(Dataset records)

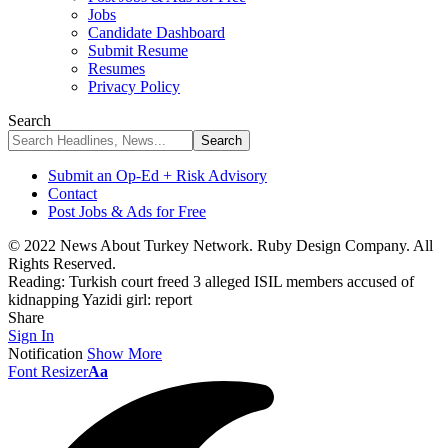
Jobs
Candidate Dashboard
Submit Resume
Resumes
Privacy Policy
Search
Submit an Op-Ed + Risk Advisory
Contact
Post Jobs & Ads for Free
© 2022 News About Turkey Network. Ruby Design Company. All
Rights Reserved.
Reading:
Turkish court freed 3 alleged ISIL members accused of
kidnapping Yazidi girl: report
Share
Sign In
Notification
Show More
Font Resizer
Aa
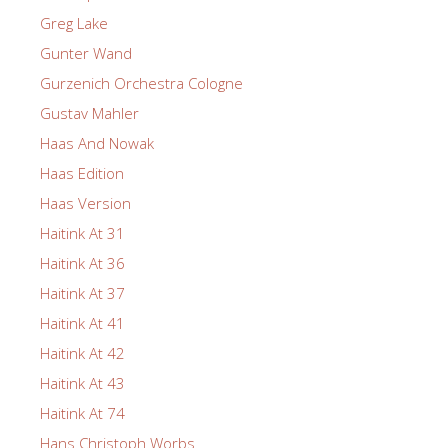
Greg Lake
Gunter Wand
Gurzenich Orchestra Cologne
Gustav Mahler
Haas And Nowak
Haas Edition
Haas Version
Haitink At 31
Haitink At 36
Haitink At 37
Haitink At 41
Haitink At 42
Haitink At 43
Haitink At 74
Hans Christoph Worbs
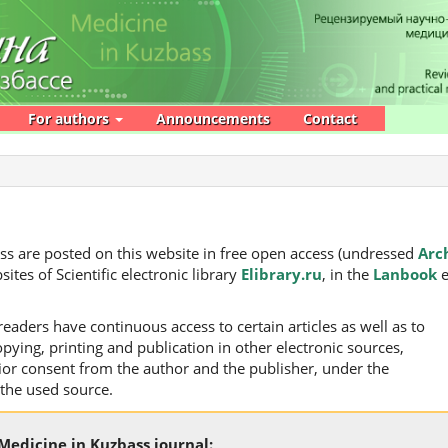
For authors
Announcements
Contact
bass are posted on this website in free open access (undressed
Arc
sites of Scientific electronic library
Elibrary.ru
, in the
Lanbook
e
readers have continuous access to certain articles as well as to
pying, printing and publication in other electronic sources,
rior consent from the author and the publisher, under the
 the used source.
 Medicine in Kuzbass journal:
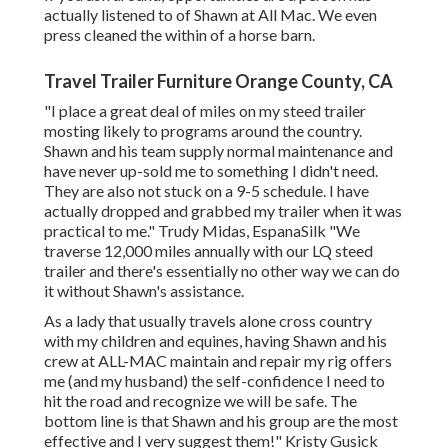
actually listened to of Shawn at All Mac. We even
press cleaned the within of a horse barn.
Travel Trailer Furniture Orange County, CA
"I place a great deal of miles on my steed trailer
mosting likely to programs around the country.
Shawn and his team supply normal maintenance and
have never up-sold me to something I didn't need.
They are also not stuck on a 9-5 schedule. I have
actually dropped and grabbed my trailer when it was
practical to me." Trudy Midas, EspanaSilk "We
traverse 12,000 miles annually with our LQ steed
trailer and there's essentially no other way we can do
it without Shawn's assistance.
As a lady that usually travels alone cross country
with my children and equines, having Shawn and his
crew at ALL-MAC maintain and repair my rig offers
me (and my husband) the self-confidence I need to
hit the road and recognize we will be safe. The
bottom line is that Shawn and his group are the most
effective and I very suggest them!" Kristy Gusick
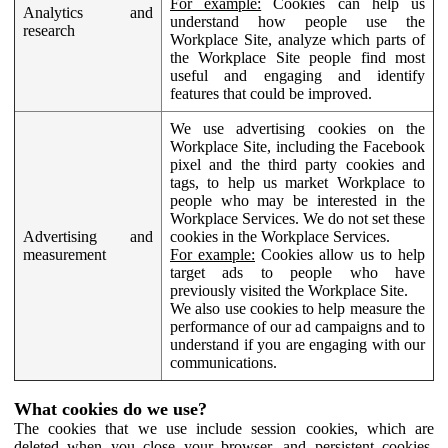
For example:
Cookies can help us
Analytics and
understand how people use the
research
Workplace Site, analyze which parts of
the Workplace Site people find most
useful and engaging and identify
features that could be improved.
We use advertising cookies on the
Workplace Site, including the Facebook
pixel and the third party cookies and
tags, to help us market Workplace to
people who may be interested in the
Workplace Services. We do not set these
Advertising and
cookies in the Workplace Services.
measurement
For example:
Cookies allow us to help
target ads to people who have
previously visited the Workplace Site.
We also use cookies to help measure the
performance of our ad campaigns and to
understand if you are engaging with our
communications.
What cookies do we use?
The cookies that we use include session cookies, which are
deleted when you close your browser, and persistent cookies,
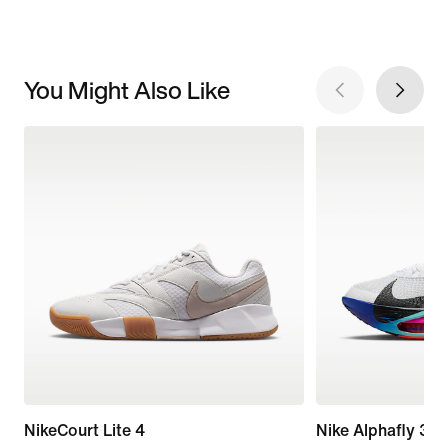
You Might Also Like
NikeCourt Lite 4
Nike Alphafly 3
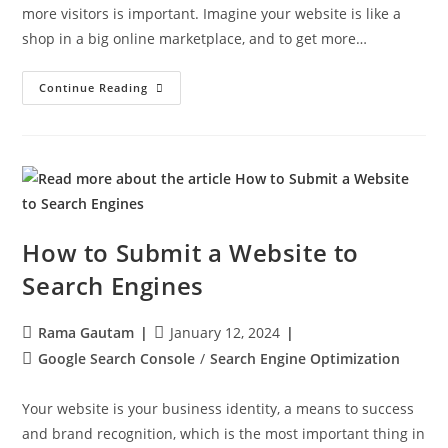
more visitors is important. Imagine your website is like a
shop in a big online marketplace, and to get more…
Continue Reading
How to Submit a Website to
Search Engines
Rama Gautam
January 12, 2024
Google Search Console
/
Search Engine Optimization
Your website is your business identity, a means to success
and brand recognition, which is the most important thing in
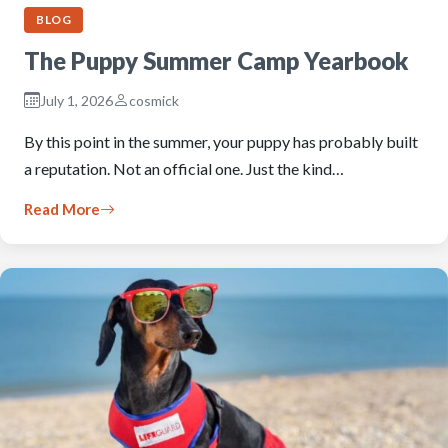
BLOG
The Puppy Summer Camp Yearbook
July 1, 2026
cosmick
By this point in the summer, your puppy has probably built
a reputation. Not an official one. Just the kind…
Read More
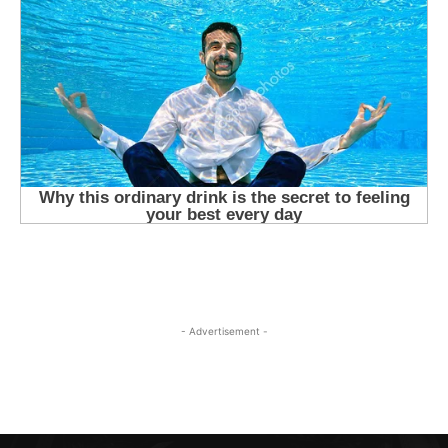
- Advertisement -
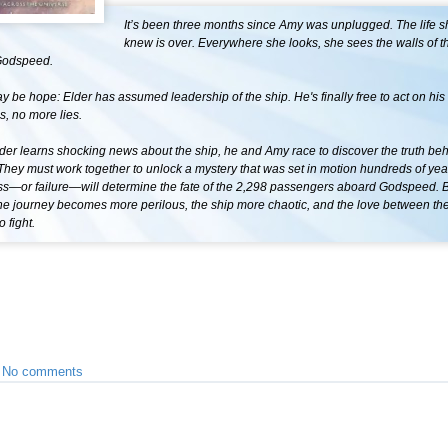
It’s been three months since Amy was unplugged. The life 
knew is over. Everywhere she looks, she sees the walls of t
Godspeed.
y be hope: Elder has assumed leadership of the ship. He's finally free to act on hi
, no more lies.
er learns shocking news about the ship, he and Amy race to discover the truth behi
ey must work together to unlock a mystery that was set in motion hundreds of year
ss—or failure—will determine the fate of the 2,298 passengers aboard Godspeed. B
the journey becomes more perilous, the ship more chaotic, and the love between t
 fight.
•
No comments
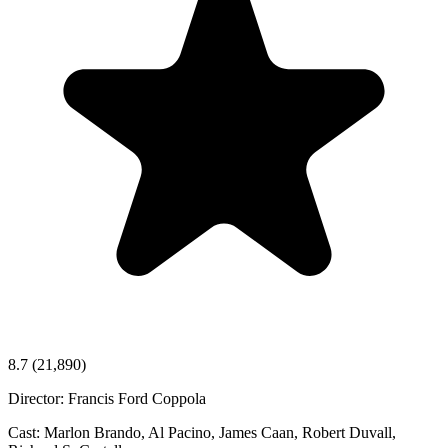
8.7
(21,890)
Director:
Francis Ford Coppola
Cast:
Marlon Brando, Al Pacino, James Caan, Robert Duvall,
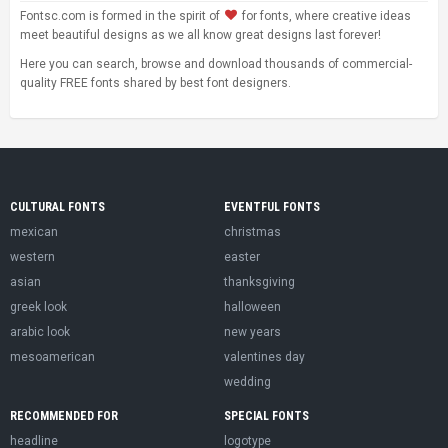
Fontsc.com is formed in the spirit of
for fonts, where creative ideas
meet beautiful designs as we all know great designs last forever!
Here you can search, browse and download thousands of commercial-
quality FREE fonts shared by best font designers.
CULTURAL FONTS
EVENTFUL FONTS
mexican
christmas
western
easter
asian
thanksgiving
greek look
halloween
arabic look
new years
mesoamerican
valentines day
wedding
RECOMMENDED FOR
SPECIAL FONTS
headline
logotype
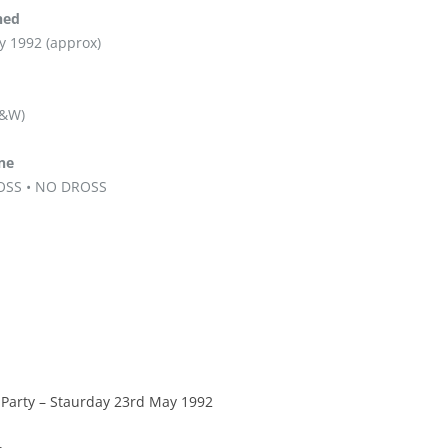
hed
y 1992 (approx)
B&W)
ine
OSS • NO DROSS
 Party – Staurday 23rd May 1992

● **Work order**
Nothing but the lines from the start of the records through the line holding "it without Shawn's assistance." should be printed, exactly as written and with the pictures left out.

● **Answer section**
Jobs
Candidate Dashboard
Submit Resume
Resumes
Privacy Policy
Search
Submit an Op-Ed + Risk Advisory
Contact
Post Jobs & Ads for Free
© 2022 News About Turkey Network. Ruby Design Company. All
Rights Reserved.
Reading:
Turkish court freed 3 alleged ISIL members accused of
kidnapping Yazidi girl: report
Share
Sign In
Notification
Show More
Font Resizer
Aa
Greg Lake
Gunter Wand
Gurzenich Orchestra Cologne
Gustav Mahler
Haas And Nowak
Haas Edition
Haas Version
Haitink At 31
Haitink At 36
Haitink At 37
Haitink At 41
Haitink At 42
Haitink At 43
Haitink At 74
Hans Christoph Worbs
For authors
Announcements
Contact
bass are posted on this website in free open access (undressed
Arc
sites of Scientific electronic library
Elibrary.ru
, in the
Lanbook
e
readers have continuous access to certain articles as well as to
pying, printing and publication in other electronic sources,
rior consent from the author and the publisher, under the
 the used source.
 Medicine in Kuzbass journal:
actually listened to of Shawn at All Mac. We even
press cleaned the within of a horse barn.
Travel Trailer Furniture Orange County, CA
"I place a great deal of miles on my steed trailer
mosting likely to programs around the country.
Shawn and his team supply normal maintenance and
have never up-sold me to something I didn't need.
They are also not stuck on a 9-5 schedule. I have
actually dropped and grabbed my trailer when it was
practical to me." Trudy Midas, EspanaSilk "We
traverse 12,000 miles annually with our LQ steed
trailer and there's essentially no other way we can do
it without Shawn's assistance.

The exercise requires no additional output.